The Department of Justice is preparing an antitrust probe against Google’s search engine and business model, The Wall Street Journal reported Friday night, citing people familiar with the issue.
It would be the first such investigation since the Federal Trade Commission conducted an investigation of Google but closed it in 2013 without taking action. The FTC and DOJ have discussed which agency would oversee a probe the internet giant — the commission agreed to give DOJ officials jurisdiction, TheWSJ noted, citing sources.
The Trump administration is focusing its attention on Google’s business model related to the company’s search. Neither Google nor the DOJ have responded to The Daily Caller News Foundation’s request for comment. The FTC did not immediately respond to a request for comment.
Investigating Google was in some ways a long-time in the making. Conservatives and liberals have become increasingly critical of big tech. Facebook was scrutinized after Russia used its platform to intervene in American politics. Lawmakers are also unsure about the companies assurances that they are careful handling private data.

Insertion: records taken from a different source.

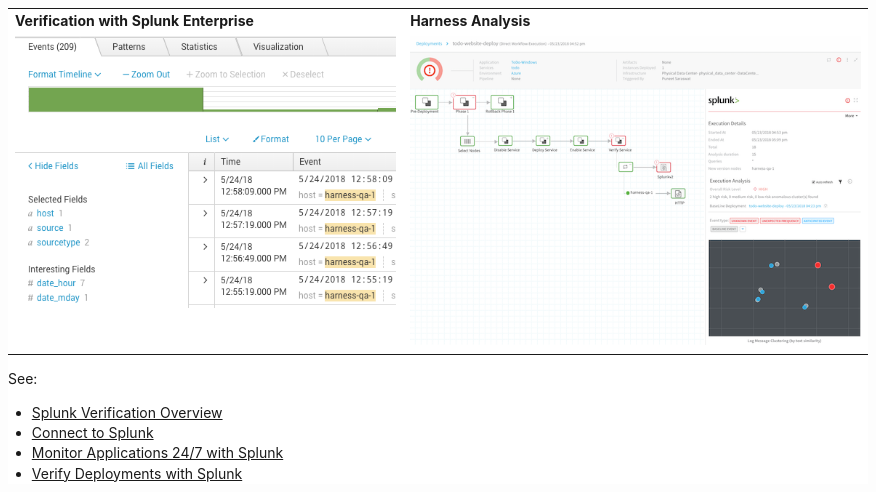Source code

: 
|  |  |
| --- | --- |
| **Verification with Splunk Enterprise** | **Harness Analysis** |
| ![](./static/_splnk-left.png) | ![](./static/_splnk-right.png) |

See:

* [Splunk Verification Overview](../continuous-delivery/continuous-verification/continuous-verification-overview/concepts-cv/splunk-verification-overview.md)
* [Connect to Splunk](../continuous-delivery/continuous-verification/splunk-verification/1-splunk-connection-setup.md)
* [Monitor Applications 24/7 with Splunk](../continuous-delivery/continuous-verification/splunk-verification/2-24-7-service-guard-for-splunk.md)
* [Verify Deployments with Splunk](../continuous-delivery/continuous-verification/splunk-verification/3-verify-deployments-with-splunk.md)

Republican Sen. Josh Hawley of Missouri, for instance, proposed a bill in May that would essentially block tech companies from tracking people’s locations without direct consent. Among other things, his legislation would prohibit entities like Google from profiling Americans who activate a so-called Do Not Track program.
Democratic presidential contenders have also gotten into the spirit. Sen. Elizabeth Warren of Massachusetts, for one, promoted a proposal that would impose new rules on tech companies with $25 billion or more in annual ad revenue, forcing Amazon and Google to dramatically reduce their hold on online commerce. It would effectively break up big tech.
A Google executive admitted during a March congressional testimony that the company still tracks a user’s geolocation after the person turns off location history, a feature that allows people to hide their location.
Google’s marketing power could make DOJ’s job more difficult. The Silicon Valley giant’s products are popular, and Google has spent years developing a support network inside Washington, D.C. It also donates money to dozens of nonprofit groups active on antitrust issues.
FTC staffers raised concerns in 2012 about Google’s so-called anti-competitive practices, though they also claimed in a memo that year that Google had justifications for its actions.
The “evidence paints a complex portrait of a company working toward an overall goal of maintaining its market share by providing the best user experience, while simultaneously engaging in tactics that resulted in harm to many vertical competitors, and likely helped to entrench Google’s monopoly power over search and search advertising,” one 2012 FTC staff memo noted.